Homophobia among true heterosexuals -- yes, I know, a questionable concept in its own right --  is grounded in the idea that pussy is the measure of all things. Obtain pussy or go home. Is that really all there is to being a man? That's your entire concept . . . you're just a semen-delivery mechanism stuck on repeat? Wow. That must make a slow Tuesday evening with no pussy depressing as fuck.

Here's another way to put it. If you think Charles Manson or Mike Tyson is alpha, then you're probably a homophobic fucktard with some deep down fears about your own masculinity, virility, and heterosexuality.

There's gotta be more to being a man than just throwing a chart up on the wall and declaring someone the winner of the poon Olympiad. To be human is to be able to choose to shape your own reality and share that vision with others in a meaningful and productive manner. That's gotta count for something.

Saturday, November 16, 2013

The core difference between men and women

There are more than few differences between the genders, but the big one, in my experience, can be summarized in the phrase "You go girl!"

Despite the fact that, from everything I've ever seen, women are vastly more competitive with each other than men are, women are basically validation sponges. Female peer groups engage in a perverse system of saying "You go girl!" to each others' faces while constantly knifing each other in the back.

Men are almost the complete reverse. Male peer groups basically brutalize each other face-to-face while secretly being supportive. Men will beat each other down for laughs, but when there's really something at stake they can pull it together and cheer for each other in order to accomplish something.

Consider this scenario for each gender . . .

A friend has had a long sexual drought. You haven't. Someone hot comes along and the friend is clearly in with said hot person.

How does this play out if you and your friend are men looking at a hot chick? Men will pull together to ensure the guy in the drought gets the hot chick, by hook or by crook.

And if it's women? Fuck you, pig-friend, and fuck your drought too! The chick who isn't in the drought is going to torpedo her unfortunate friend with everything she has in the hope of taking the guy.

In truth, this is why men run the world. There simply isn't anything close the idea of Man Law on the female side of the equation. Guys look out for their friends. Hell, I've passed on sure ass just to let guys who were more of acquaintances have a shot. There is a Bro Code. There is no equivalent Ho Code. The female view is basically "fuck you, darling, I have the goods and I can get the guy".

At the same time, women are constantly sponging adulation from their friends.

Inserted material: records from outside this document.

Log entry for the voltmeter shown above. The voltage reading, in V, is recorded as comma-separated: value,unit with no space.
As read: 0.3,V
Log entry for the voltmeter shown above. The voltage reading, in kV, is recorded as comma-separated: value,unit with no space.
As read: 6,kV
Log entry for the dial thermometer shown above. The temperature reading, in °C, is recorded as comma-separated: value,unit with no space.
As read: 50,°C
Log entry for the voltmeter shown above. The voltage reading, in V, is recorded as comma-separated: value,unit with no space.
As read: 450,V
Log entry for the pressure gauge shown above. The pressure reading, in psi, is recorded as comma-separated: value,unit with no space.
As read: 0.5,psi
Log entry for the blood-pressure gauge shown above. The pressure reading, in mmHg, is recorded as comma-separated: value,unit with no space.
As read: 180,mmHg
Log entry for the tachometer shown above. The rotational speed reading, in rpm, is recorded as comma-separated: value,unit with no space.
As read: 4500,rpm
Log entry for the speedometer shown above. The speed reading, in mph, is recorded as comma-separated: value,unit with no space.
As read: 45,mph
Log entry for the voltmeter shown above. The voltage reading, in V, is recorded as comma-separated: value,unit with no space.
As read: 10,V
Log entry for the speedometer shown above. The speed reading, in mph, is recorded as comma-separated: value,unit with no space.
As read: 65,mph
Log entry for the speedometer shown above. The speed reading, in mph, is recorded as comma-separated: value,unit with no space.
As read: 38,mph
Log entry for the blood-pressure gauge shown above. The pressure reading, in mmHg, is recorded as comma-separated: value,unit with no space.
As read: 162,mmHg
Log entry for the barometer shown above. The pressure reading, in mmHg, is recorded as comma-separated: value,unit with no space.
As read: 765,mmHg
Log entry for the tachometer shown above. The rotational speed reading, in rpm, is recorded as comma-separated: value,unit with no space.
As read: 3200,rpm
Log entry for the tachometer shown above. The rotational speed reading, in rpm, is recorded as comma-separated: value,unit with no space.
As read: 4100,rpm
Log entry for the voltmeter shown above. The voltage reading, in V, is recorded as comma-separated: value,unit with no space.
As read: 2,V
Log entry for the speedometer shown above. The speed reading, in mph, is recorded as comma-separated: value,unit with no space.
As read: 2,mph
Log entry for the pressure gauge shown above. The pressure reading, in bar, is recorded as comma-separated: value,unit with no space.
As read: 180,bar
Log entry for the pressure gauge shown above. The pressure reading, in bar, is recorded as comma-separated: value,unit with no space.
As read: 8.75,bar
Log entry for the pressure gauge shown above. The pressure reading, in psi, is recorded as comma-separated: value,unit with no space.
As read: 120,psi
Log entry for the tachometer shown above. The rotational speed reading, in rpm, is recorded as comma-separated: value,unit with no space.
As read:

In fact, every female peer group has a queen bee whose sole reason for being is to soak up support. And the friends around her take their lumps in order to be "in" with one of the cool kids. The great female fear is being left without peers, even if it means being eaten alive on a daily basis by some group of vile bitches who are secretly cheering for you to fail. Somehow, apparently, enough "you go girl" cries make up for those wonderfully specific moment where some bitch will take your man.

And that, at the base of the problem, is the difference between men and women.

Thursday, November 14, 2013

Slow posting

Of late I've been focused on making money. Sorry for anyone who has been hoping to see some fresh posts. Honestly? Even the times I've been our lately have been largely uninteresting. Shit, even the drunken fights that I'm always a fan of watching at 2am have been watered down of late.

When I'm in a stable patch, the really good stuff never happens. The fun stories always arise when I'm sick, tired, broken down completely and limping to the finishing line. That's always how life works for me. I had pneumonia the only time I ever had a threesome! I swear women find me vastly more attractive when I'm dragging ass, wheezing and on the verge of dying. Don't ask me why. I assume it's psychological, since it runs contrary to basic evolutionary theory.

So there's not much to say. On the bright side, the winter flu season is upon us. So that could be a hoot.